*USING THE INFORMATION*
a – Answer these questions using the comments on health care:
(i) How long has the husband in comment 5 been waiting for a referral?
(ii) According to comment 6, who can afford the best health care in the world?
(iii) What word does comment 7 use to describe the Sun?
b – Write out the comments on health care again, beginning at the words "6. The health" and stopping after "the socialist Sun.", with "middle class" changed to "working class" wherever it appears.


  5. The health care in this country is a cess pool. There is no regulation to speak of. It's equivalent to those ARMs that have so many Americans financially ruined. How could national health care be any worse??? My husband has been waiting three weeks for a referral. When I finally was able to speak to someone on the phone with Sierra Health and HPN, they told me there was nothing they could do. The doctor's dictation hadn't come back from the transcription service in ... get this ... INDIA! People here are out of work, the economy's in the toilet and these "healthcare" outfits are outsourcing to India? And you wonder why you can't understand anybody you speak with on the phone??? I'm sorry, I'm not proud of my country. It has its citizens on their knees.

  6. The health care system is not "a business, pure and simple." It is literally a matter of life and death - and when it is profoundly disfunctional, as it is now, it means people are dying, and dying unnecessarily.
    In the United States, we pay more for health care of lower quality than any other industrial nation.
    Yes, the very rich can afford the best health care in the world. The middle class, however, are increasingly getting the dregs, and paying the price. And the poor are simply left to drift into disease and early mortality.
    The answer for the "social" conservatives is to foist the costs for emergency health care for those on death's door onto the middle class while shoveling tax benefits to the gilded elite.
    We can do much better.

  7. To take the temporary anger over the very few and smear the whole of health care is typical of the socialist Sun.

    "Launce's" word about paying more for less is bunk. America's HCS IS at the top in the world. There are too many taking "health care vacations" here to deny this FACT. Universal H/C around the world says it all for itself with rationing, government-decision-making about IF YOU get what you need, shortages of almost everything and the suffering of millions under UHC who "pay but don't get"(mq).

*DATASET EXCERPT*
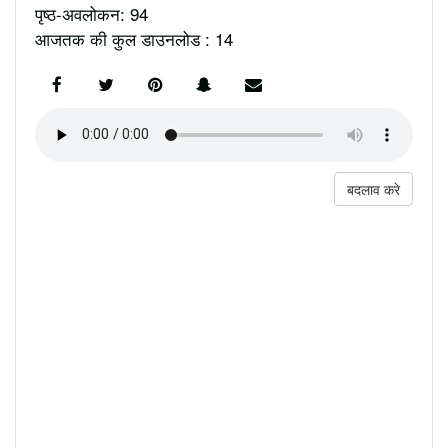
पृष्ठ-अवलोकन: 94
आजतक की कुल डाउनलोड : 14
बदलाव करे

*SOLUTIONS*
a –
(i) Three weeks.
(ii) The very rich.
(iii) Socialist.

b –
6. The health care system is not "a business, pure and simple." It is literally a matter of life and death - and when it is profoundly disfunctional, as it is now, it means people are dying, and dying unnecessarily.
    In the United States, we pay more for health care of lower quality than any other industrial nation.
    Yes, the very rich can afford the best health care in the world. The working class, however, are increasingly getting the dregs, and paying the price. And the poor are simply left to drift into disease and early mortality.
    The answer for the "social" conservatives is to foist the costs for emergency health care for those on death's door onto the working class while shoveling tax benefits to the gilded elite.
    We can do much better.

  7. To take the temporary anger over the very few and smear the whole of health care is typical of the socialist Sun.